At the University of Birmingham I completed a BA in History and English Literature and an MA in Contemporary History, before going on to complete a PhD in Modern History. During my final year as an undergraduate I developed an interest in the history of the left and activism in Britain which I have carried through my work since.
My PhD research was on grassroots activism and local government in 1980s Sheffield. It detailed how Sheffield City Council tried to fight Thatcherism at a local level and how activists involved in the labour and women’s movements, peace and environmentalism, anti-apartheid, anti-racism, Black community activism, and gay and lesbian politics engaged with one another and the local Council.

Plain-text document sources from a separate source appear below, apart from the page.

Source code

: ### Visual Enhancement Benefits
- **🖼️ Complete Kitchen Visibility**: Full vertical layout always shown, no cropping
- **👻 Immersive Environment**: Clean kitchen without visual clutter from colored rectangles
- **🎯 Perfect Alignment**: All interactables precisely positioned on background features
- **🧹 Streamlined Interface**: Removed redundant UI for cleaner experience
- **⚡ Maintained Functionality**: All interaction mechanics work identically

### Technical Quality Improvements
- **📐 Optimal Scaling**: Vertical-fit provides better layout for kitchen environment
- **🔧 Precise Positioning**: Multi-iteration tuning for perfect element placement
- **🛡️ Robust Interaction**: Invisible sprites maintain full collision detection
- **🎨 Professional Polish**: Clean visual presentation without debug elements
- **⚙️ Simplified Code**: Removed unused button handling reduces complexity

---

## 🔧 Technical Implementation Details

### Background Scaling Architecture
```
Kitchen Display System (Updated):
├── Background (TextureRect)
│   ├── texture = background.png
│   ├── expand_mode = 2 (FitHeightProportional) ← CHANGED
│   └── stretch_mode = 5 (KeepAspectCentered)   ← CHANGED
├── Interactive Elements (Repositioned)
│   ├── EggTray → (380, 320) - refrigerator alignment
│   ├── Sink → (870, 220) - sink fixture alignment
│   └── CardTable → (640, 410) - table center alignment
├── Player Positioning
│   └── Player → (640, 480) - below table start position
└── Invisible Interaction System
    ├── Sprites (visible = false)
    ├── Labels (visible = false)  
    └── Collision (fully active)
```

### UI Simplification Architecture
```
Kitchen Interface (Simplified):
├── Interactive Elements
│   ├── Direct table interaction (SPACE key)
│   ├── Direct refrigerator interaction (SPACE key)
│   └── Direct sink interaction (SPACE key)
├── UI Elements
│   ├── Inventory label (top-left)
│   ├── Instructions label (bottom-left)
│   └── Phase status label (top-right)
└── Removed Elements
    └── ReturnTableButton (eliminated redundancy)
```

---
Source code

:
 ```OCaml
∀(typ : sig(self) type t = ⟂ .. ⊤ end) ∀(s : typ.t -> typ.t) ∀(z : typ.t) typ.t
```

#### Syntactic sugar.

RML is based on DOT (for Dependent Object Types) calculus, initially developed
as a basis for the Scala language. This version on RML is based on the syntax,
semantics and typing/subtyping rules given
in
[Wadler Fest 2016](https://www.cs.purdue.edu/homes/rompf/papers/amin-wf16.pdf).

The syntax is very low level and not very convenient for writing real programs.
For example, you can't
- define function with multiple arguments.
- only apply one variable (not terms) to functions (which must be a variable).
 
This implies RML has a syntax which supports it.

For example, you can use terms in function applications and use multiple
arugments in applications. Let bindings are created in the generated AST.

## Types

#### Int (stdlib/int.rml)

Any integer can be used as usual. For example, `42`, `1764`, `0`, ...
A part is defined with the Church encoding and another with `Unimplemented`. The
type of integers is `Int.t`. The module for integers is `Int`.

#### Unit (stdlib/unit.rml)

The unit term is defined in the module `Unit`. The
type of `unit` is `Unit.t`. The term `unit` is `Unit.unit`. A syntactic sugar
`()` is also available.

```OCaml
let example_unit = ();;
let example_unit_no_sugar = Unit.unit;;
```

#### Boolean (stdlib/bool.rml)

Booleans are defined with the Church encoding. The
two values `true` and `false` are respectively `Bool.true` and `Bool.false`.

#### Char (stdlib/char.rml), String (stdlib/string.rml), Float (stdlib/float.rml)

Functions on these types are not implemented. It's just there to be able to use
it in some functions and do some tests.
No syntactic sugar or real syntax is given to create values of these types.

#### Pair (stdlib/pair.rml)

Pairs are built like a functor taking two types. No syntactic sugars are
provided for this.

It investigated tensions between movement activism and local government structures, between labour and so-called ‘identity’ politics, and explored the role of place, kinship and community in building a local, grassroots politics which was recognised nationally as a bastion of the left.
After my PhD I took my interest in bottom-up history into a postdoctoral research fellowship at the London School of Hygiene and Tropical Medicine. There I worked on a project called ‘Placing the Public in Public Health, 1948-2010’, exploring how health surveys were used as a tool to measure population health and to gather information on public opinion of health challenges and services. I looked at how surveyors imagined the public, but also explored how the public spoke back to public health through surveys and other means.
I joined the University of Essex in 2018 and am currently working as a Postdoctoral Research Fellow on the Wellcome Trust-funded project ‘Body, Self and Family: Women’s Psychological, Emotional and Bodily Health in Britain, c. 1960-1990.’ This major project explores how social changes in postwar Britain influenced women’s understandings of their bodily and emotional wellbeing. It examines women’s experiences at different stages of the life cycle, their relationships to various sources of authority and expertise, and how the emergence of new reproductive and contraceptive technologies affected their lives.
My strand of the project explores shifts in modes of public communication about health and illness by making use of diverse sources such as newspaper columns, women’s magazines, activist publications, and the archives of journalists and agony aunts. It asks how boundaries between expertise and authenticity were negotiated between medical practitioners, journalists, and readers – so-called ‘ordinary’ women – with regards to women’s health.